Present every line of the entries below as a Markdown table with the columns Row and Entry line, numbering each row and leaving out any blank lines.

####################

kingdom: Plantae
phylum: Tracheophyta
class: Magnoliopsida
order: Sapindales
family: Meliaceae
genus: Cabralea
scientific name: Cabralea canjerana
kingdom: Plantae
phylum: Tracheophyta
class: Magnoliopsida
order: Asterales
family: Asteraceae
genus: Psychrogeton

####################

**Expected answer:**
| Row | Entry line |
|---|---|
| 1 | kingdom: Plantae |
| 2 | phylum: Tracheophyta |
| 3 | class: Magnoliopsida |
| 4 | order: Sapindales |
| 5 | family: Meliaceae |
| 6 | genus: Cabralea |
| 7 | scientific name: Cabralea canjerana |
| 8 | kingdom: Plantae |
| 9 | phylum: Tracheophyta |
| 10 | class: Magnoliopsida |
| 11 | order: Asterales |
| 12 | family: Asteraceae |
| 13 | genus: Psychrogeton |